Render every line of the data below as a JSON list of strings, one string per line, skipping blank lines and leaving the pictures out.

• _INPUT ROWS_:
-- start --

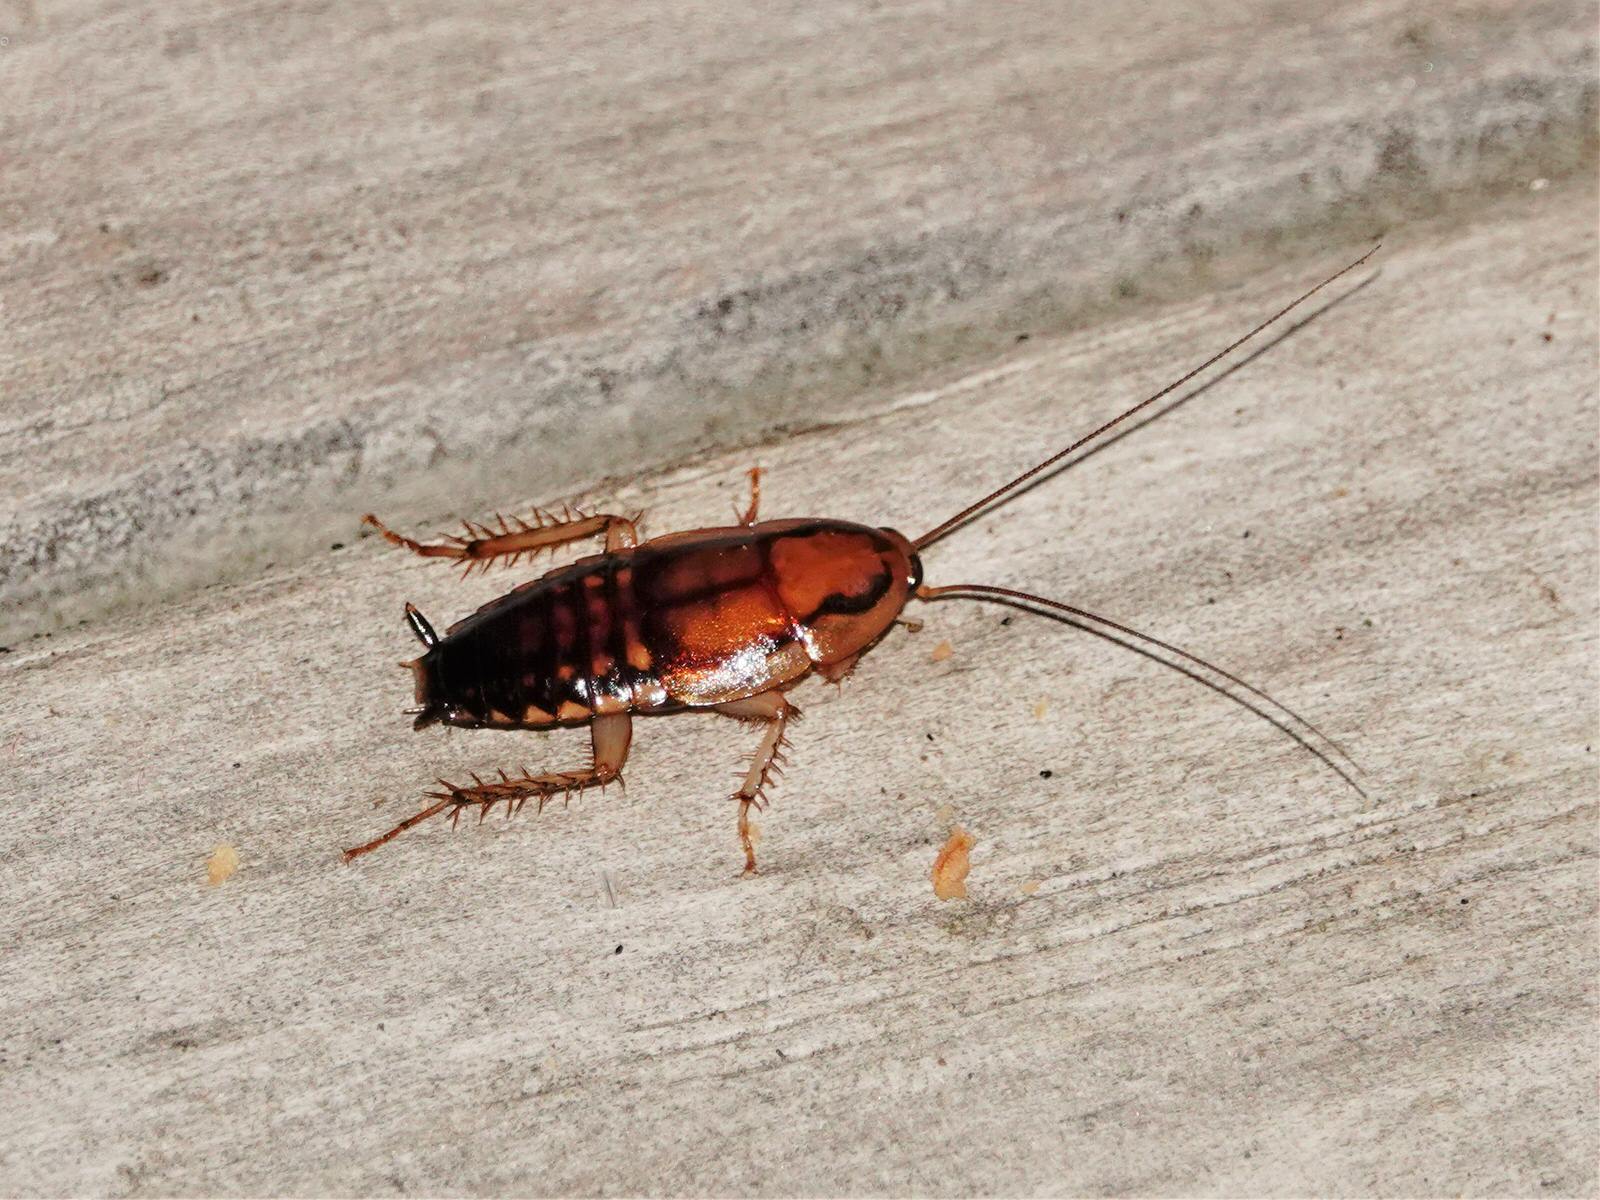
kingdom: Animalia
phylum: Arthropoda
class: Insecta
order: Blattodea
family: Blattidae
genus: Drymaplaneta
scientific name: Drymaplaneta heydeniana
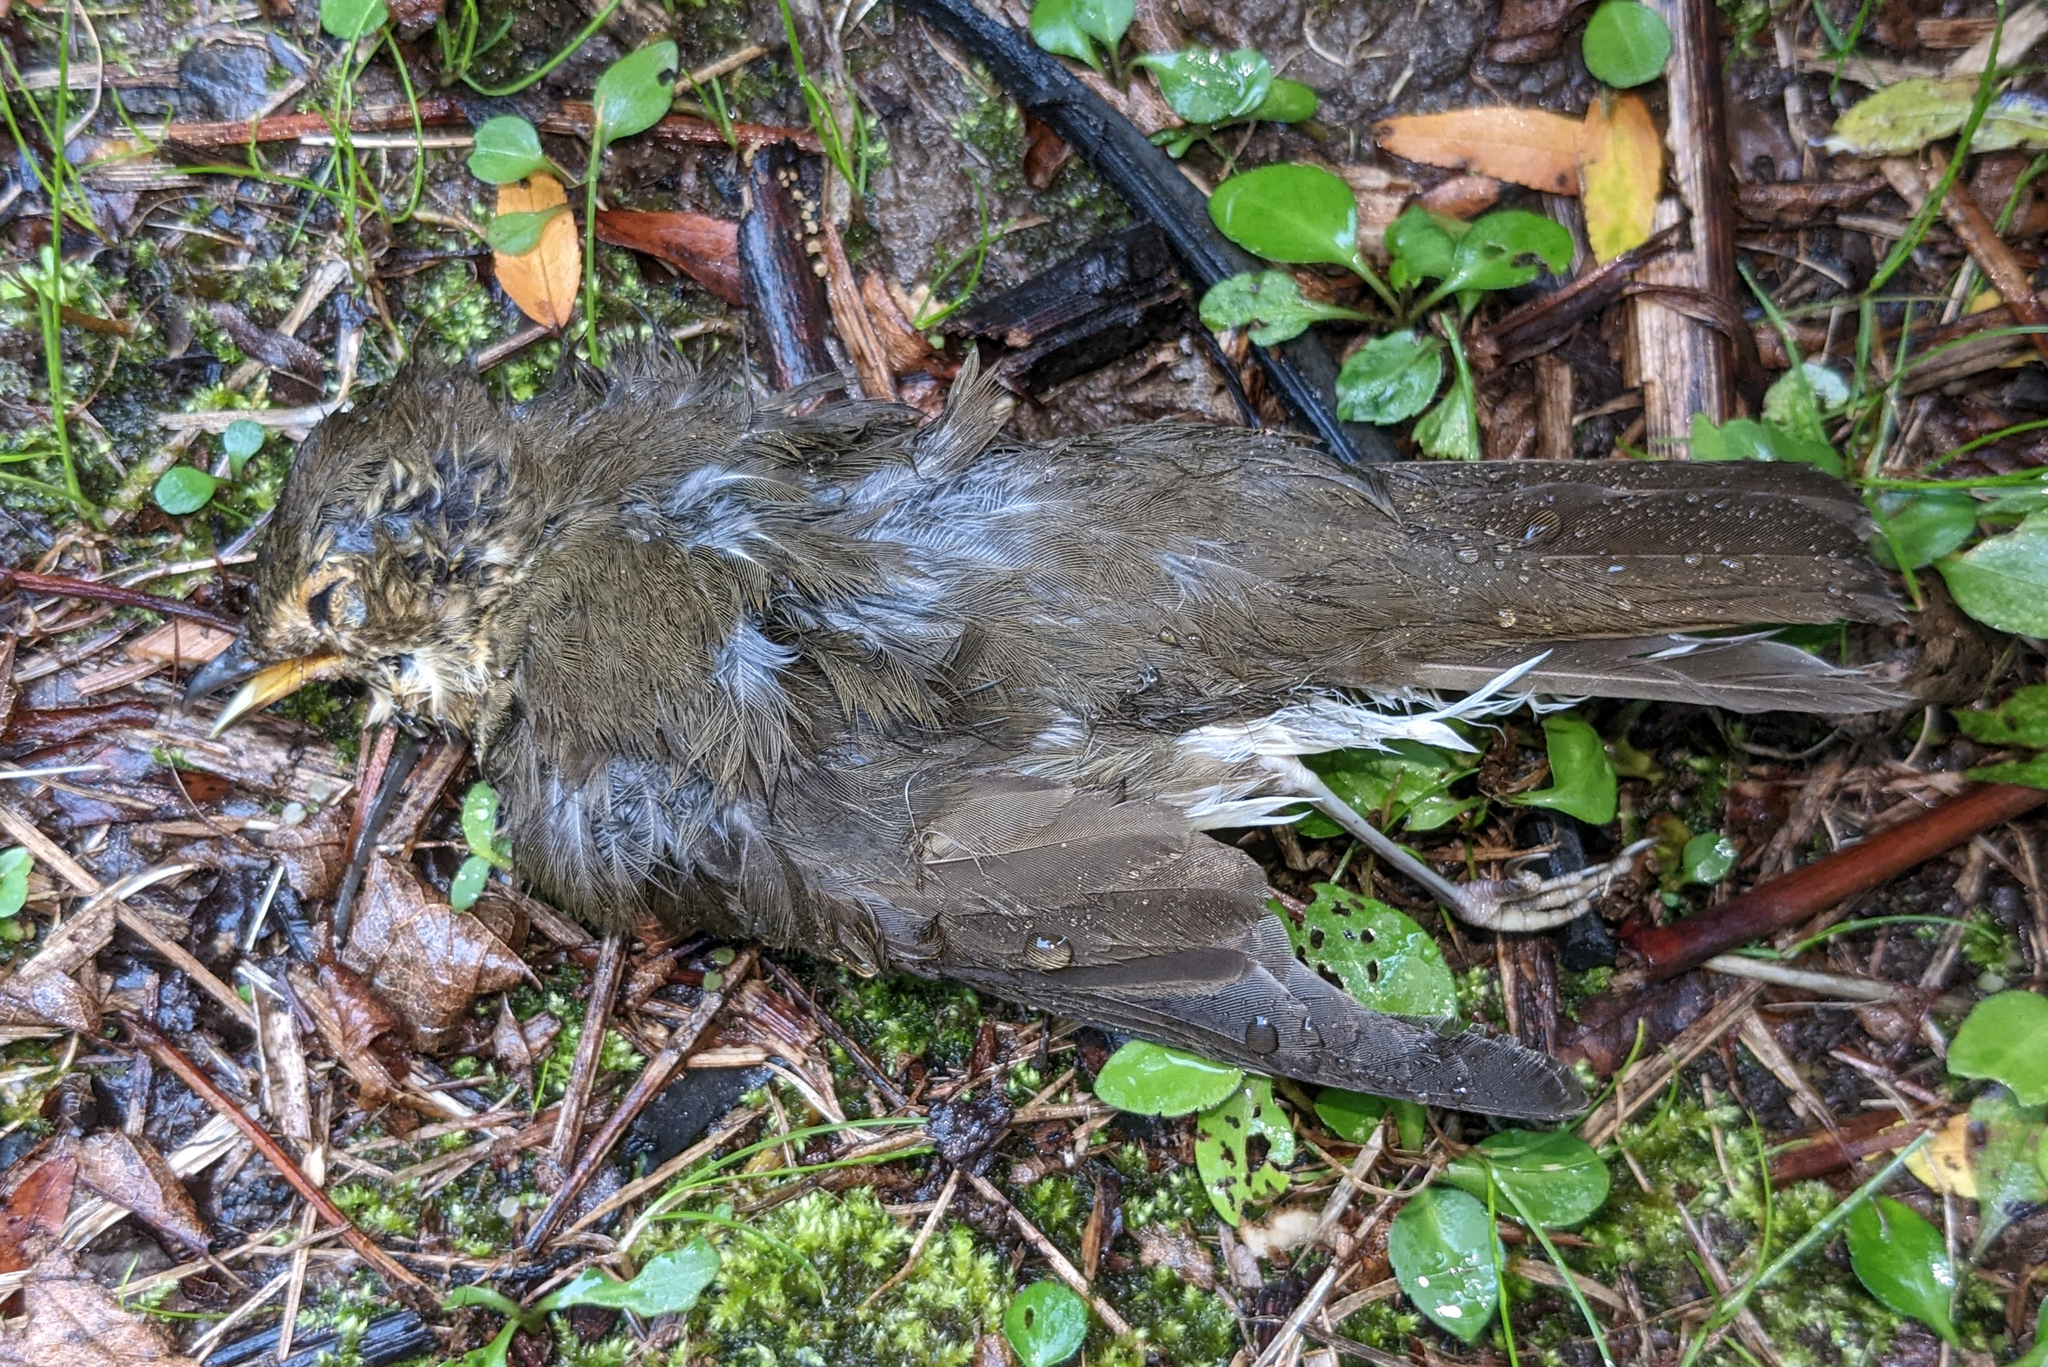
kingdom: Animalia
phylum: Chordata
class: Aves
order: Passeriformes
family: Turdidae
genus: Catharus
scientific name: Catharus ustulatus
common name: Swainson's thrush
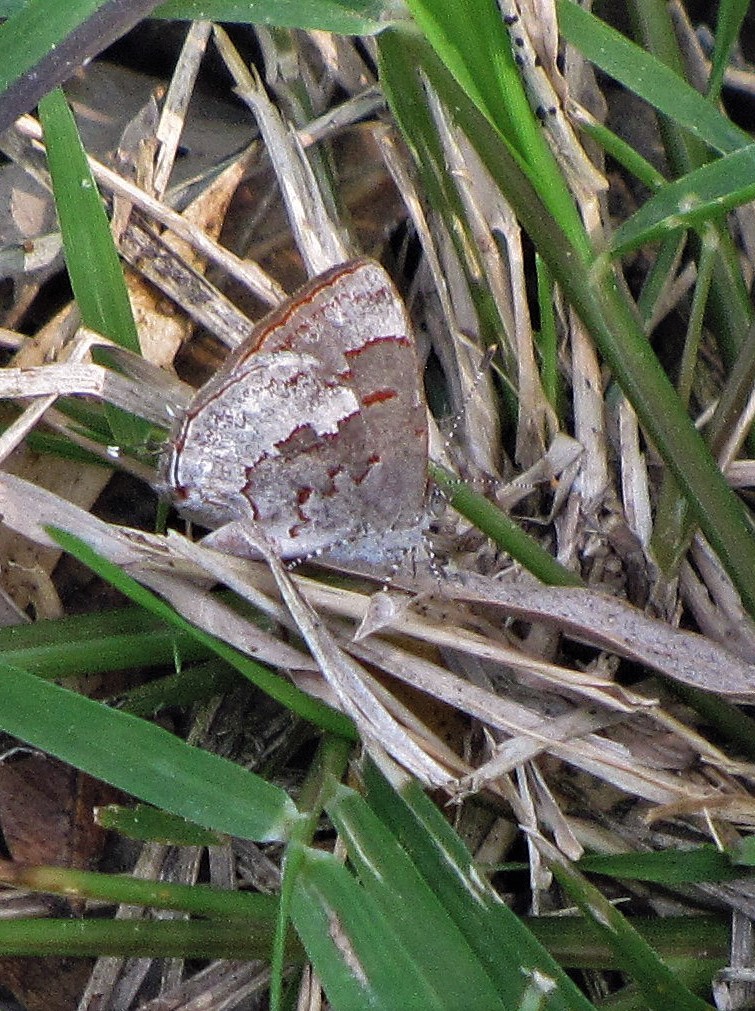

-- end --

• _COMPLETED TASK_:
[
  "kingdom: Animalia",
  "phylum: Arthropoda",
  "class: Insecta",
  "order: Blattodea",
  "family: Blattidae",
  "genus: Drymaplaneta",
  "scientific name: Drymaplaneta heydeniana",
  "kingdom: Animalia",
  "phylum: Chordata",
  "class: Aves",
  "order: Passeriformes",
  "family: Turdidae",
  "genus: Catharus",
  "scientific name: Catharus ustulatus",
  "common name: Swainson's thrush"
]